Public employees, however, say they have already done what Christie is asking — three years ago, when the governor and his allies in the legislature pushed through a bill that raised the retirement age, increased their pension contributions and cut benefits. Retirees gave up cost-of-living adjustments.

“New Jersey has once again become a model for America,” Christie said when he signed the 2011 law. It provided, he added, “an assurance to the hardworking men and women in government all across New Jersey that when the time comes for them to retire, their pension will be there for them to collect, and the health insurance that they need to help them during their retirement years will be there and affordable for them as well.”

When Christie was selling that plan at raucous town halls across the state, public-sector union members frequently engaged him in shouting matches — and turned out to be handy foils.

“He did an amazing job in public. That’s the first time we came to understand the depths of his charisma and ability to persuade,” said Ginger Gold Schnitzer, chief lobbyist for the New Jersey Education Association.

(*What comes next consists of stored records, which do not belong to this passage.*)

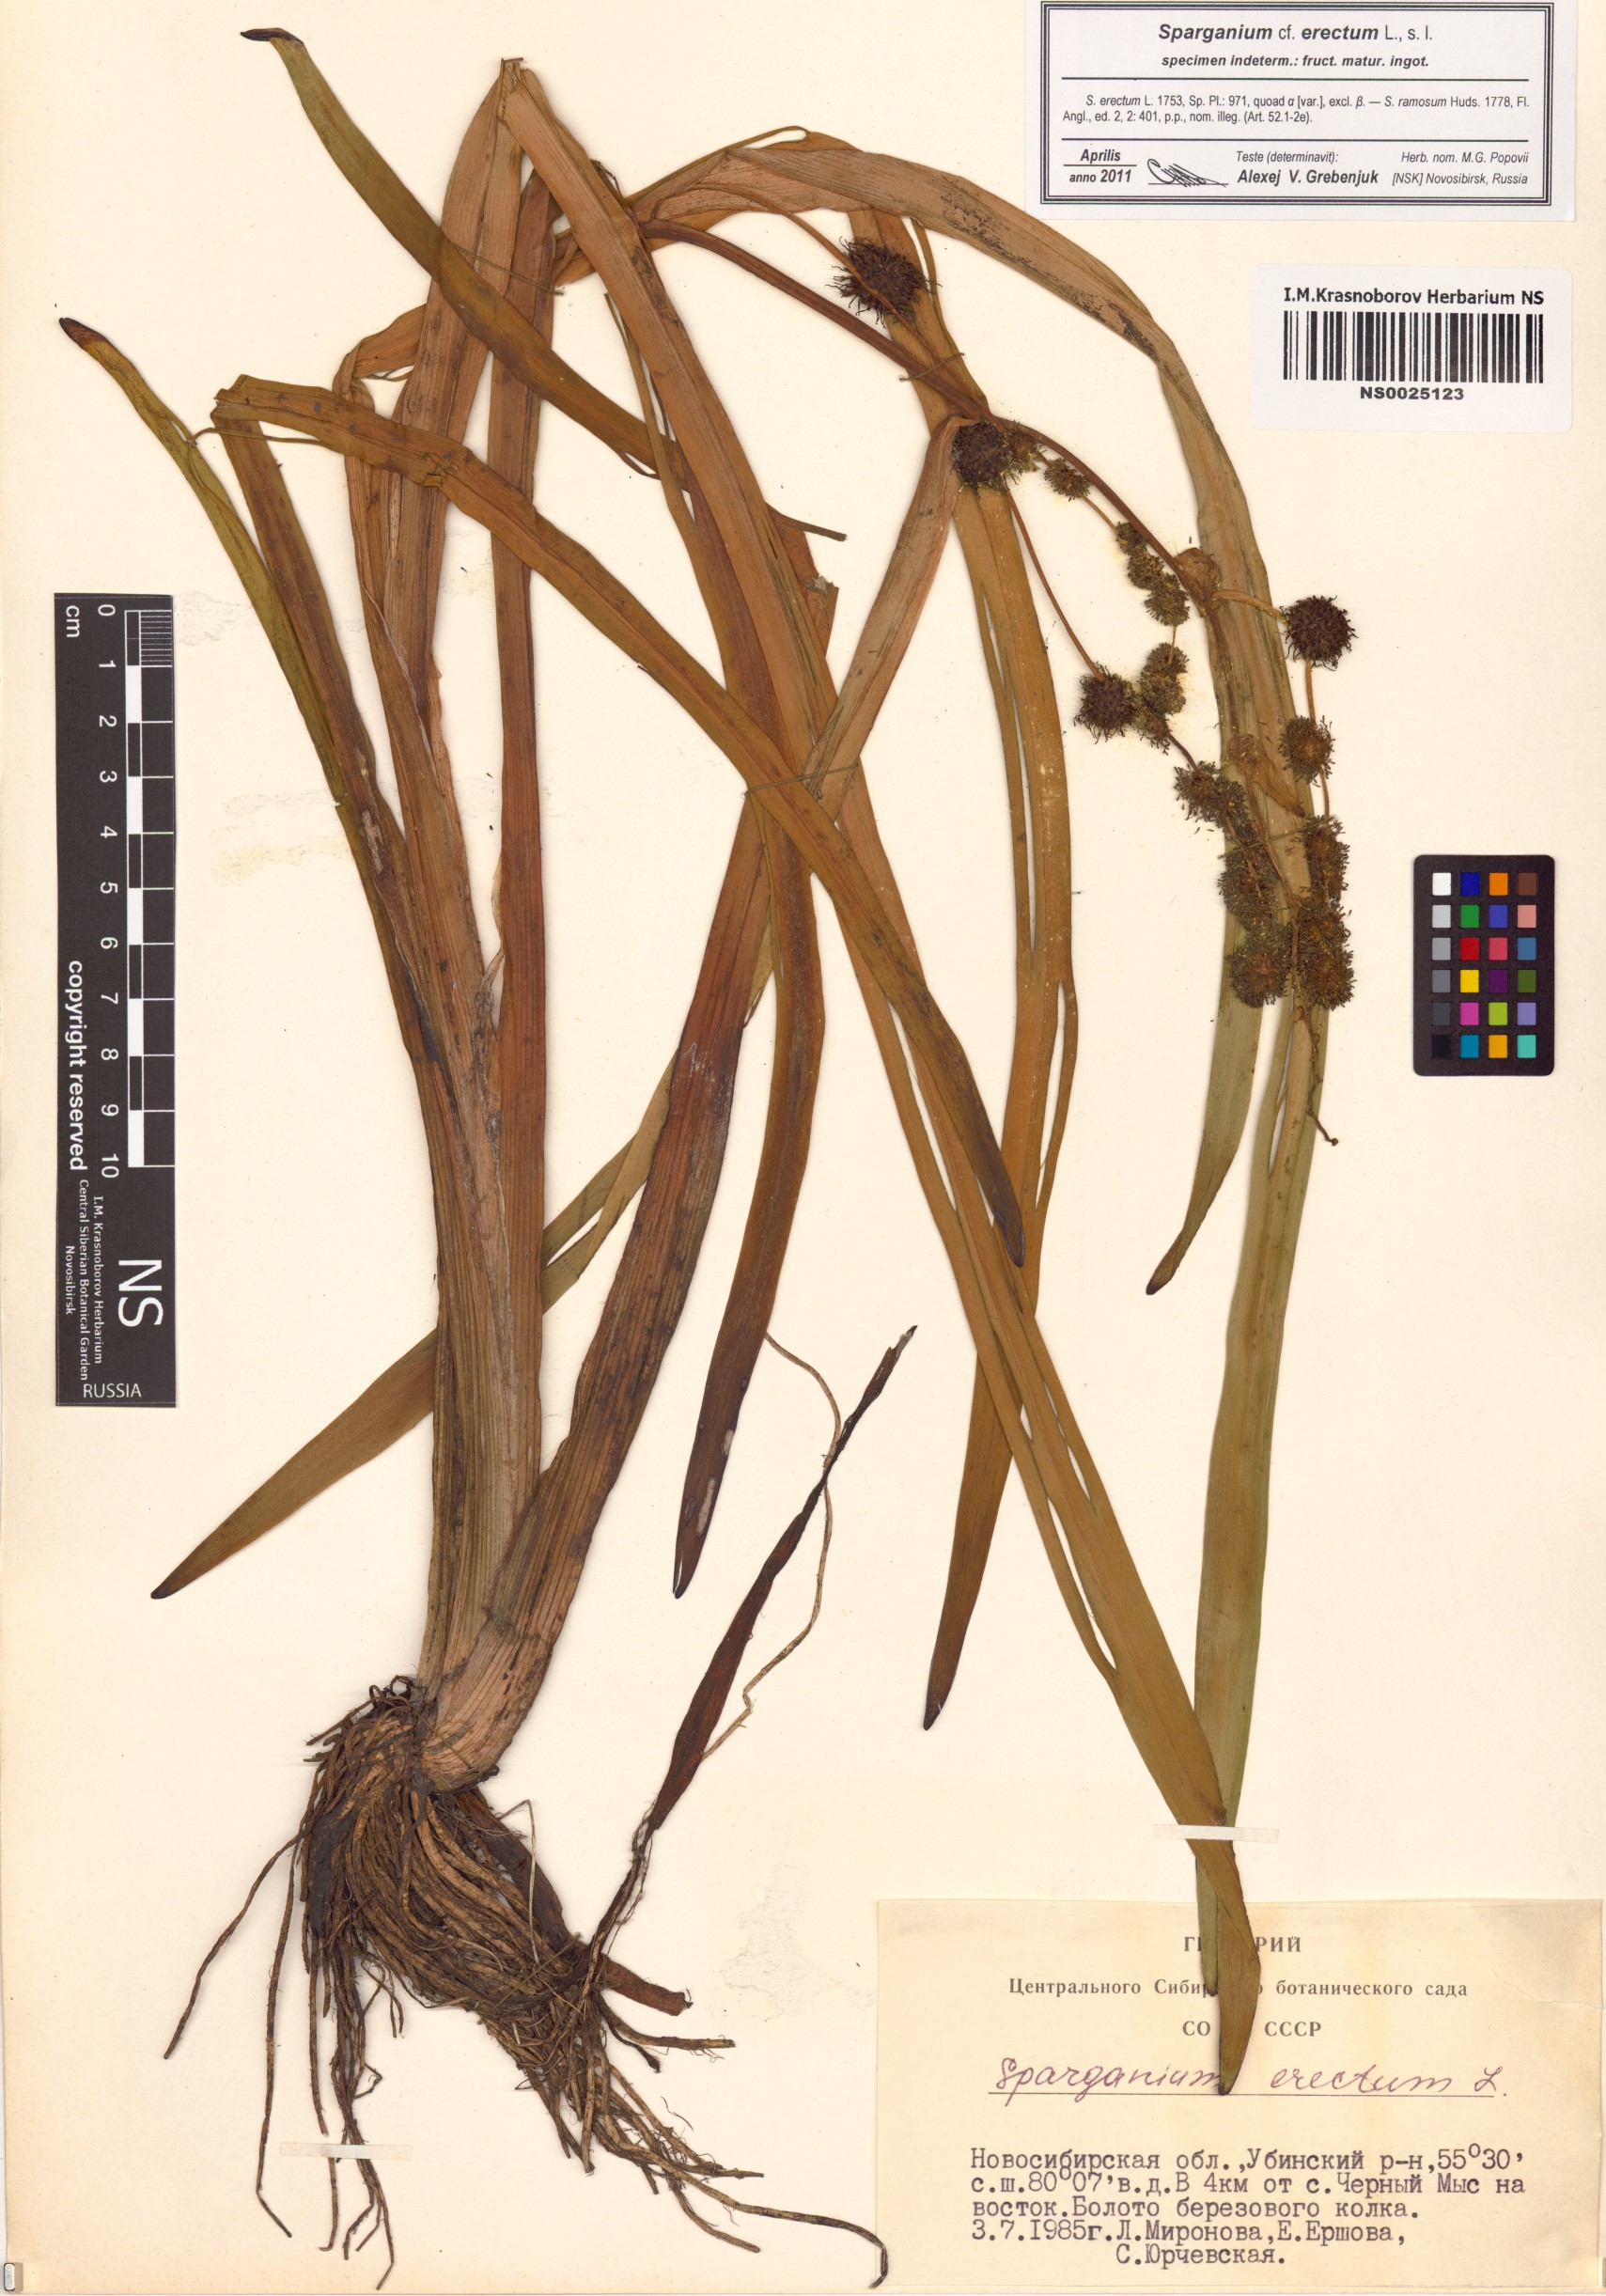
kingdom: Plantae
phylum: Tracheophyta
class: Liliopsida
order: Poales
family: Typhaceae
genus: Sparganium
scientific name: Sparganium erectum
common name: Branched bur-reed
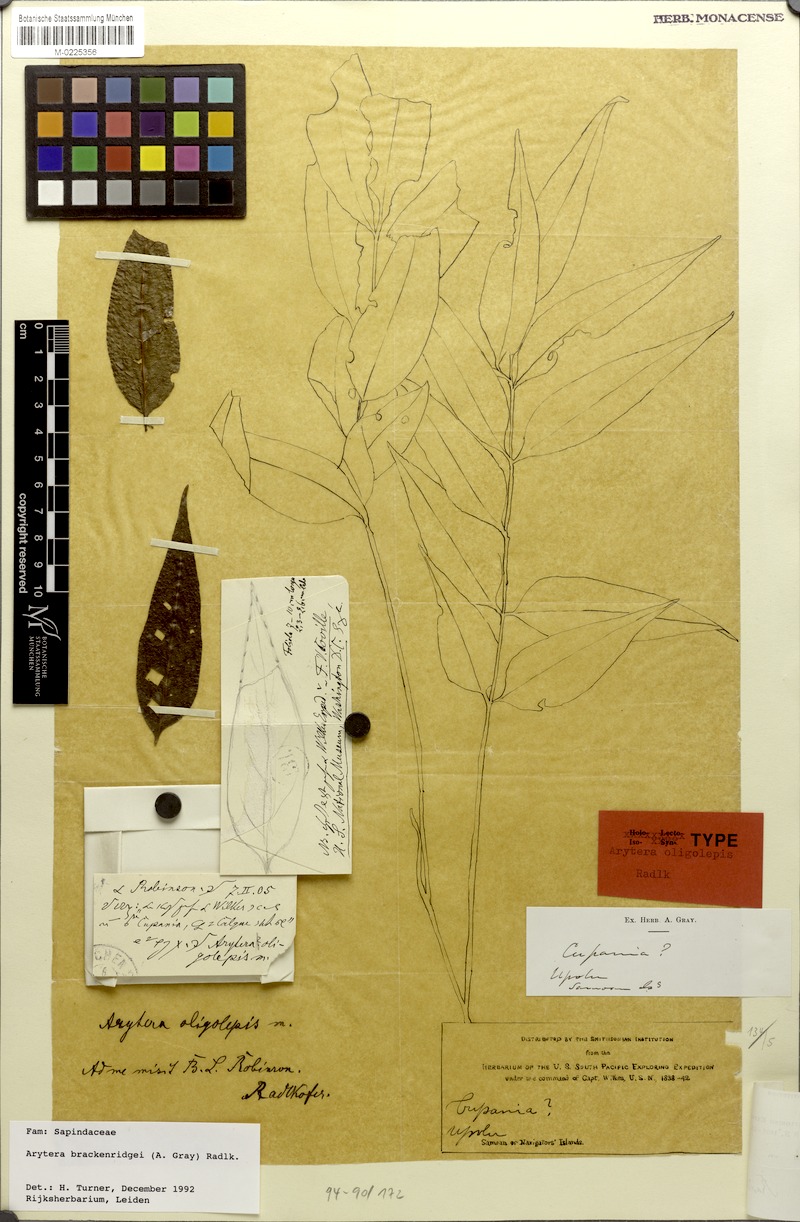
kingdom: Plantae
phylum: Tracheophyta
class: Magnoliopsida
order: Sapindales
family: Sapindaceae
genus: Lepidocupania
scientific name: Lepidocupania brackenridgei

The unions’ focus groups found that New Jerseyans who worked for the private sector harbored deep resentment toward what they saw as overly generous benefits for state workers. In one memorable research session, a man complained bitterly about the cushy life that his own father was enjoying by virtue of being a retired police officer.

Union officials believe that the political climate has shifted since then, in part because of the sacrifices they made. “This battle has got to be different,” Schnitzer said. “When Christie fails to make the [pension] payments, he’s failing to live up to his own commitments, and he’s acknowledging his own reforms were a failure.”

The opposition’s tactics also appear to have changed.

Eddie Donnelly, president of the New Jersey State Firefighters Mutual Benevolent Association, was among those who stood in silence as Christie warned of more reductions to come.

“We’ve lived up to our end of the deal,” Donnelly said. “This guy has consistently failed, but he continues to point the finger at public workers.”

The biggest round of applause at the hour-long town hall was for Larry Parker, a retired police chief whom Christie called upon during the question-and-answer session.

“We’re not here to talk about getting something for nothing. I don’t think any of us want to rob the New Jersey taxpayers. We are taxpayers,” Parker said. “Where does a 73-year-old man go and find a job?”

Christie assured him that current retirees would see their benefits preserved but said those who are entering the workforce now would be called upon to give up more.

Afterward, a number of those in the audience congratulated Parker for his eloquence. One of them was Christie’s father, Bill Christie, a retired accountant.

“It made me feel better about my position, but I’m concerned about a lot of the young officers,” Parker said.